Information supplied:
□ □ □ □ □ □ □
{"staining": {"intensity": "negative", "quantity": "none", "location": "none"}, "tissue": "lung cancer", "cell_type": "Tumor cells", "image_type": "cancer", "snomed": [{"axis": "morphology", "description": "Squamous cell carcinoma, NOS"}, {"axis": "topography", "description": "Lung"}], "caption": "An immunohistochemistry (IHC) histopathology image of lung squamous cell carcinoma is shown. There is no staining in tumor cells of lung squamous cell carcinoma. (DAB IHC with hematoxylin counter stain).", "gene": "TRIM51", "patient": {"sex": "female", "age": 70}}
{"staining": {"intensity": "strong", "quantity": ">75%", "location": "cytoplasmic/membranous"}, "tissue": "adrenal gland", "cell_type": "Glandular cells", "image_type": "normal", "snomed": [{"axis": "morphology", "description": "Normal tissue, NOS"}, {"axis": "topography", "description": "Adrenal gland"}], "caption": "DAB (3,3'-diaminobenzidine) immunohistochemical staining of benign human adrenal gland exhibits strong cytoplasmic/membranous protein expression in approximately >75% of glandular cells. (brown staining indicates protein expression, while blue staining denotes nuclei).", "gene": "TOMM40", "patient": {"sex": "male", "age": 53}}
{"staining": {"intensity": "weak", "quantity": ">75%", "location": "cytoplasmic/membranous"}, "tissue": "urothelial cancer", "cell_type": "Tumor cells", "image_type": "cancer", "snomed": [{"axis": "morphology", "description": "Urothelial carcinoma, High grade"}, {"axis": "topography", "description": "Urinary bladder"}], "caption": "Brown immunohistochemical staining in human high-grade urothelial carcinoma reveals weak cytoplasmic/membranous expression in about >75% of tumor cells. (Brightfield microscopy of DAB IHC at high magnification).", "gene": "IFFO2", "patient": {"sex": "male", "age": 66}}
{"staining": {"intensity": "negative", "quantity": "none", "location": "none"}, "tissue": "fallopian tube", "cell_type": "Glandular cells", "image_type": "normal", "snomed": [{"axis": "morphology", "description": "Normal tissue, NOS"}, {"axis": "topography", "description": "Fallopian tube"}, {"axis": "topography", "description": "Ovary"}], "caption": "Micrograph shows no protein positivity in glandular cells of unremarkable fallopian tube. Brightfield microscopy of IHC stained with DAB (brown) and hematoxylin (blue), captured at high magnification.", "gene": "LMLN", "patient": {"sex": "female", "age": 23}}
□ □ □ □ □ □ □
Task directions:
Each line above that contains the string "negative" should be identified and copied.

Written reply:
{"staining": {"intensity": "negative", "quantity": "none", "location": "none"}, "tissue": "lung cancer", "cell_type": "Tumor cells", "image_type": "cancer", "snomed": [{"axis": "morphology", "description": "Squamous cell carcinoma, NOS"}, {"axis": "topography", "description": "Lung"}], "caption": "An immunohistochemistry (IHC) histopathology image of lung squamous cell carcinoma is shown. There is no staining in tumor cells of lung squamous cell carcinoma. (DAB IHC with hematoxylin counter stain).", "gene": "TRIM51", "patient": {"sex": "female", "age": 70}}
{"staining": {"intensity": "negative", "quantity": "none", "location": "none"}, "tissue": "fallopian tube", "cell_type": "Glandular cells", "image_type": "normal", "snomed": [{"axis": "morphology", "description": "Normal tissue, NOS"}, {"axis": "topography", "description": "Fallopian tube"}, {"axis": "topography", "description": "Ovary"}], "caption": "Micrograph shows no protein positivity in glandular cells of unremarkable fallopian tube. Brightfield microscopy of IHC stained with DAB (brown) and hematoxylin (blue), captured at high magnification.", "gene": "LMLN", "patient": {"sex": "female", "age": 23}}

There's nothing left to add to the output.